DIRECTIONS FOR THIS TASK :: Could you reproduce the service desk text below word for word, between "For the people" and "time runs out.", inclusive?

(STUDY TEXT Opens)

At Axios, when we talk to prospective customers, we often find that they are suffering from a stack of these issues which dominate the service desk to-do list. They know what’s causing them, and often how to fix them, but there’s never enough time to do so. They even know how much time they are losing. But in each instance—every time the phone rings—it’s just faster to apply a crude workaround than solve the root cause.
For the people at the coal-face, they have to respond in the only way they can at the time. They are not empowered to solve the root cause because doing so requires coordinating with others—and that takes more time than they have. For the service desk, the clock is always ticking. They must scramble to do what they can before time runs out.
It is only when you zoom out that you see how much time is being wasted—and will continue to be wasted—as the root cause is still there. It’s frustrating. Every day, service desk heroes are handling avoidable situations (and suffering avoidable stress).
How to put out the fires and remove the conditions that cause burnout
At Axios Systems, when we engage with a new customer, we help them assess their firefighting situation. We work with them to understand where their service desk analysts are spending time, and how much. Then we look at how the avoidable problems can be solved—permanently—through ITSM automation, so that they are forever taken off the service desk’s plate.
For example, through the application of detect-and-correct automation, incidents caused by infrastructure error conditions can be spotted and resolved by monitoring bots—long before they cause a disruption to a service: the calls to the service desk never happen.
An AI-driven service desk chatbot can give people on the service desk back 30% of their time by looking after the high-volume, low-level issues and requests without human intervention.

(STUDY TEXT Closes)
(DATASET EXCERPTS Opens)

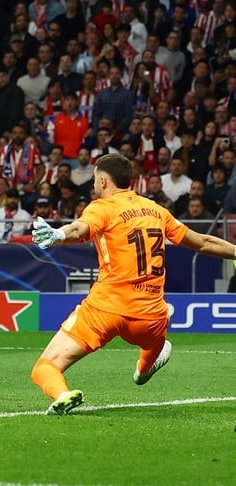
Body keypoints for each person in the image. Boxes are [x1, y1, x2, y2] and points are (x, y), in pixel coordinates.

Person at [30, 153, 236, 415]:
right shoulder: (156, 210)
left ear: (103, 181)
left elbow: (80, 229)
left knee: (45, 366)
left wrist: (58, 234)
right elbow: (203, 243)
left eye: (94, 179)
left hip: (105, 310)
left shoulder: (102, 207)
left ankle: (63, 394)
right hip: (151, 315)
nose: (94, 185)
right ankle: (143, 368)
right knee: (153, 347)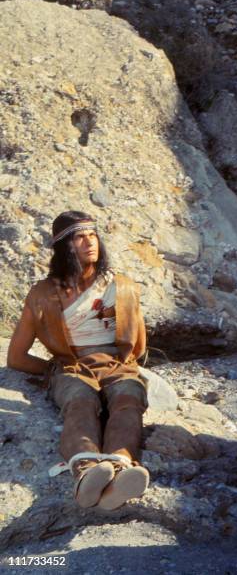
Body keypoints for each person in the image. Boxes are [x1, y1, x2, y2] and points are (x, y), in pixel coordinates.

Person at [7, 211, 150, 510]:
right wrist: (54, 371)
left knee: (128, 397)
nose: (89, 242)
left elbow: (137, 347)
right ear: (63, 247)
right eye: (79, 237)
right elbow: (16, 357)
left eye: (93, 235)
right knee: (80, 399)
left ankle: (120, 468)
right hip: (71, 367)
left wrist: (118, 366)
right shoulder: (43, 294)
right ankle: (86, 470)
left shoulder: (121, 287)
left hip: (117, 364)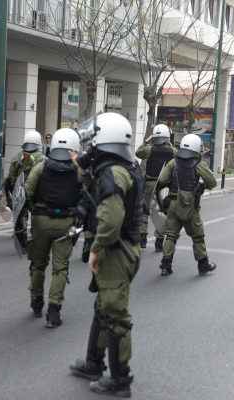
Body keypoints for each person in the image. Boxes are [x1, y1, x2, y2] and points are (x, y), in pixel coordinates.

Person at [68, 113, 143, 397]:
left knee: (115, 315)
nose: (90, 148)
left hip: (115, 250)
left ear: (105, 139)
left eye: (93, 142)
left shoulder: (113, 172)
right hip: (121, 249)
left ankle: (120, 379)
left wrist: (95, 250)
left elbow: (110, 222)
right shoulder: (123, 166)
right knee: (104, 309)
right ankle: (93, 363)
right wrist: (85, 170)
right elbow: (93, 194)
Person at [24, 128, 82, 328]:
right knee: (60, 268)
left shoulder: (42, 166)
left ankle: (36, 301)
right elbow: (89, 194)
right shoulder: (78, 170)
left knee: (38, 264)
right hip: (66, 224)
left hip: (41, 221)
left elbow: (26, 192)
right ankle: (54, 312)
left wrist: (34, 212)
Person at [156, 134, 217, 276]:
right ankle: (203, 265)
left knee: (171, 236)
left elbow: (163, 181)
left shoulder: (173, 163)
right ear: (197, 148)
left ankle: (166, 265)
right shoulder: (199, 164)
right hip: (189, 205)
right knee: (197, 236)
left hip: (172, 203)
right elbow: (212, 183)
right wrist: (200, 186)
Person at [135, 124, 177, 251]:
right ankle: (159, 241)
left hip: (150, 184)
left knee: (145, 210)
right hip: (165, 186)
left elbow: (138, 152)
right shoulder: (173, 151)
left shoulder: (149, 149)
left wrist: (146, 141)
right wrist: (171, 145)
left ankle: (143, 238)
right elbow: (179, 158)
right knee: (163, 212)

(DATASET EXCERPTS Closes)

WRITTEN SOLUTION ::
For the people at the coal-face, they have to respond in the only way they can at the time. They are not empowered to solve the root cause because doing so requires coordinating with others—and that takes more time than they have. For the service desk, the clock is always ticking. They must scramble to do what they can before time runs out.